In fact, when you troop through the hot Clio back catalogue you discover just how active Renaultsport’s policy of self-improvement actually is: this is the sixth iteration since 1999. In that time Peugeot has only given us the 206 GTi 180. And last year that took a pasting from whatever that year’s Clio was called. I think it was the 172 Cup, which incidentally is known as the ‘Light’ inside Renault on account of the thin glass and lack of air-con.
There are no such shenanigans on this latest model. With the Trophy, Renault has acknowledged that most owners aren’t so worried about the odd tenth of a second that they are willing to emerge from every drive with a sodden back. It has air-con, and it has anti-lock brakes. Both are a welcome addition to a car that I suspect we will be talking about in years to come.
As Britain is the largest market in the world for Renaultsport products, Renault UK was keen to give its little car a decent send-off before the new version arrives next year.
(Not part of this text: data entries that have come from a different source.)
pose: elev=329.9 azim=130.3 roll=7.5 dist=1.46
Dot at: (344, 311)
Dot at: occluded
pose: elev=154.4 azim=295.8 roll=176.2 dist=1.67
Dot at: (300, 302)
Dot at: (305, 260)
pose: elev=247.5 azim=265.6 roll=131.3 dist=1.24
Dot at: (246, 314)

But whereas the process could have been another exercise in squeezing a little more power from the 1998cc, 182bhp four-cylinder engine and altering the visuals, they’ve done something that sounds unexceptional, but which in practice results in a car so complete in its role as the ultimate supermini-warrior that everyone should get a drive in one. And the nature of the modification? They’ve put some expensive dampers on it.
Doesn’t sound like much, but it turns what was already a car capable of shaming much more expensive machinery over most roads into something otherworldly. I have never driven a car like it. There are faster hot hatches, and some have more exceptional abilities in specific areas, but none adheres to the basic premise of what a hot hatch should do, nor the type of driving experience one should offer like this car.
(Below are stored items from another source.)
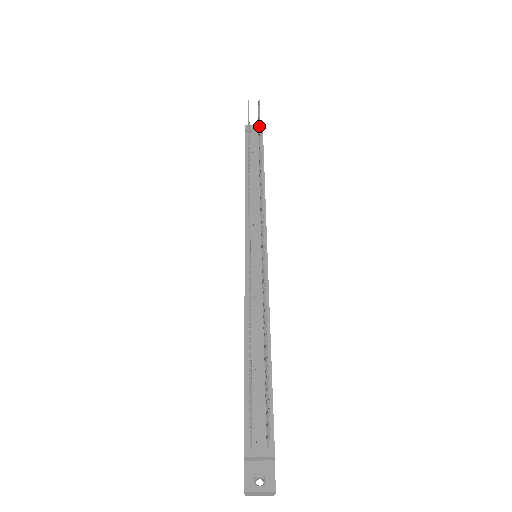
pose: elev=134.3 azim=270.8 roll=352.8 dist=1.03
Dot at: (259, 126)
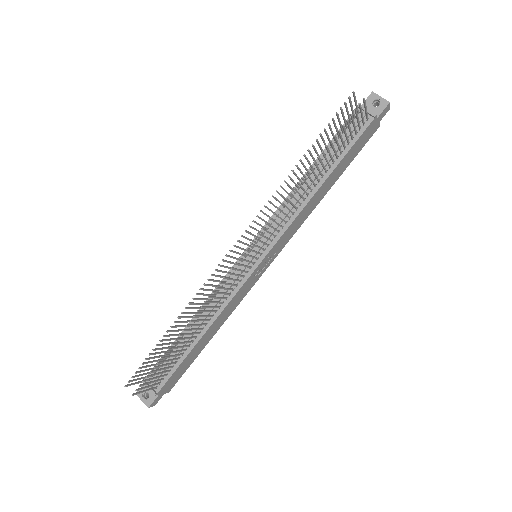
Dot at: (330, 140)
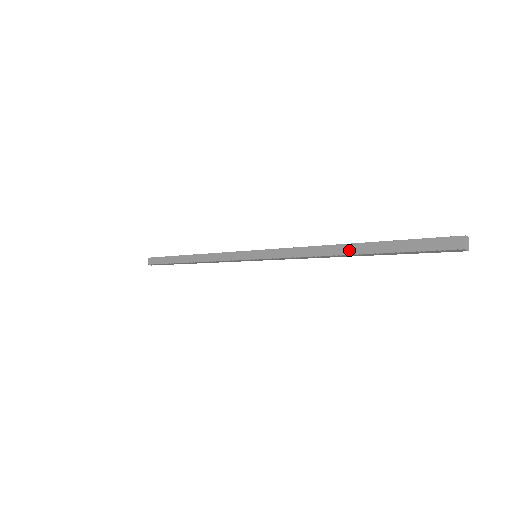
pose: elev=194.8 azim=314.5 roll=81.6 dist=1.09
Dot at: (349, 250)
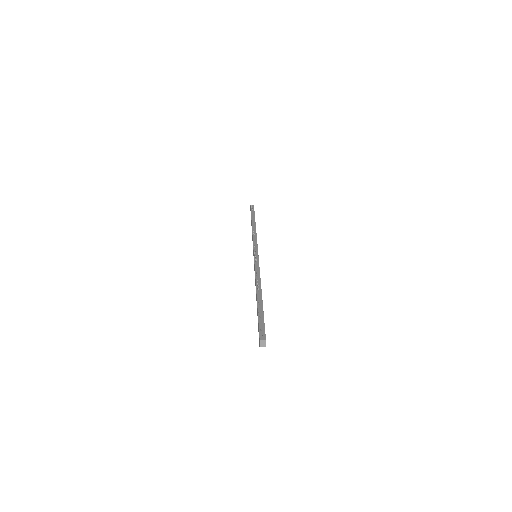
Dot at: (256, 297)
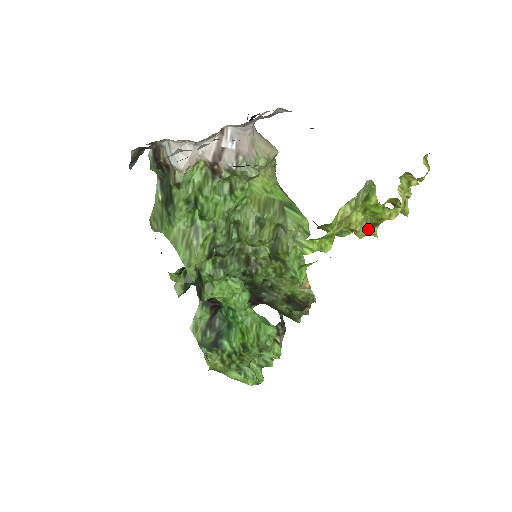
In conjunction with Sachs Race Engineering, Renault has fitted the Clio with what are effectively race dampers. They have a remote reservoir holding nearly half of the oil and gas that fills them, and which allows a thicker and stiffer damper rod to be used. The front suspension is 10mm lower than on the Cup and with uprated front hubs and a set of Speedline rims that save 1.3kg per corner, this amounts to a large investment on a car that will only be sold in the UK and Switzerland. We get 500 units, the Swiss just 25. Each damper is roughly 10 times more expensive than the equivalent item fitted to a basic Cup car, and the list price is £15,500. Handling genius has never been so affordable.